The image showed a smashed car window with the text overlay: "Hope you enjoy the Stanley Cup."

"This incident highlights the importance of making sure you don’t leave any valuables in your car. As cars have clear windows, anything left in your vehicle, especially overnight, can attract thieves who are looking for anything of monetary value," Keith Hawes, director of Nationwide Vehicle Contracts said.

"It can be easy to forget the cost of your everyday products, but this shows the importance of clearing your car every time you leave it to ensure you aren’t targeted.

"This is especially important if you lease your car and do not own it, as it needs to come back in good condition once the contract ends."


Experts at the company shared eight invaluable tips for keeping cars and valuables safe from thieves:

Remove any valuables from your car

"One of the main reasons thieves break into a car is because they’ve seen something inside that has value, such as a phone, laptop, or even a Stanley Cup.

"If you don’t want to remove some items from the car, make sure you hide them from view.

"Typical areas are the glove box or under the seats, but you can get creative and hide valuables under floor mats, in the spare wheel, and between the seat cushions. But we recommend removing all valuables from your car as soon as you get home or leave it."

Keep your keys out of sight at home

"Having your keys near your front door is great for convenience in the morning but also for opportunistic car thieves. It’s common for thieves to try and get a hold of the keys by fishing for them through the letterbox or an open ground-floor window. To prevent this, keep your keys in a secure location that’s out of sight."

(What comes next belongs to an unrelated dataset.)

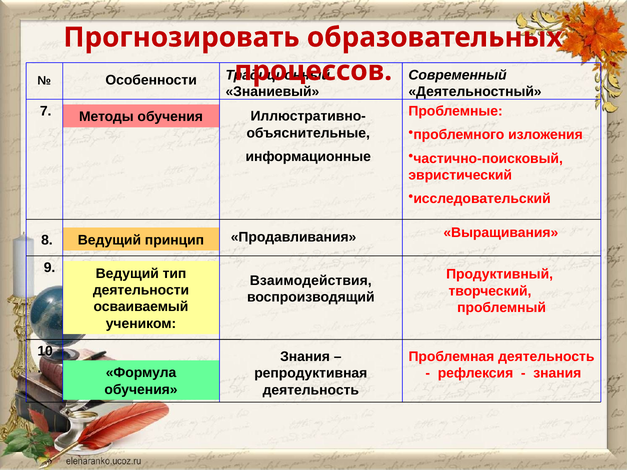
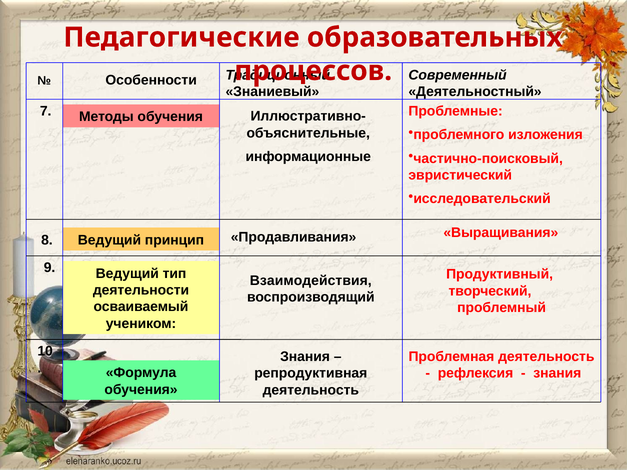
Прогнозировать: Прогнозировать -> Педагогические
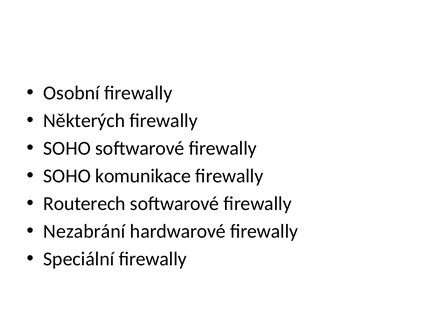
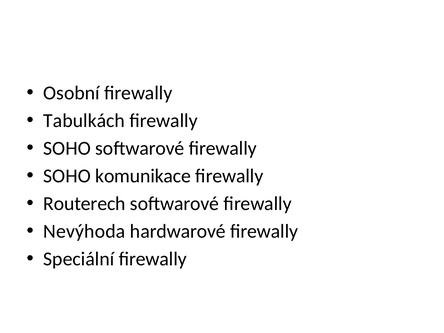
Některých: Některých -> Tabulkách
Nezabrání: Nezabrání -> Nevýhoda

Prevent keyless entry fraud

"Cars with keyless entry automatically lock when the keys are within a certain distance of the vehicle. You don’t have to do anything at all; the car will open as long as you’ve got your keys with you. Thieves are increasingly trying to clone the signal emitted from your keys, thus enabling them to open the car and steal it."

A few simple steps can avoid this:

  • When at home, keep your keys well away from your car
  • Turn off the wireless signal on your keys when at home
  • Put the keys in a signal-blocking pouch

Park responsibly

"This is one of the most effective ways to ensure that your car remains safe whilst at home. If you have a garage or a driveway at home, make sure you use them. Although it may be a bit more awkward than parking outside your house, it massively decreases the chances of your car or its items being stolen. If your house or flat has no secure parking, make sure you park in a well-lit area."

Install a security light

"Installing a security light in your driveway will deter thieves. Car thieves like to use the cover of darkness to mask their work, and a security light will often scare them away. Security lights cost around £20, so they are worth the cost."

Install a CCTV camera

"CCTV cameras will deter car thieves and help you identify them. Installing a CCTV camera system at home is not cheap, but the security benefits are worth it and there are a range of different options for homeowners to choose from."

Buy a steering wheel lock

"Most of the time, car thieves who want a quick turnaround will walk past a car with a steering wheel lock. If a thief does choose your car, a steering wheel lock may give you an extra few seconds to spot them."

Always lock your car

"Lock your vehicle whenever you leave it. Even if you’re unloading some shopping or filling up the car for a day trip away, lock the car whenever you leave its sight.

"You should especially do this if your car has wing mirrors that fold in when it’s locked. Some thieves target modern cars whose wing mirrors are out, as there’s a greater chance the vehicle is unlocked."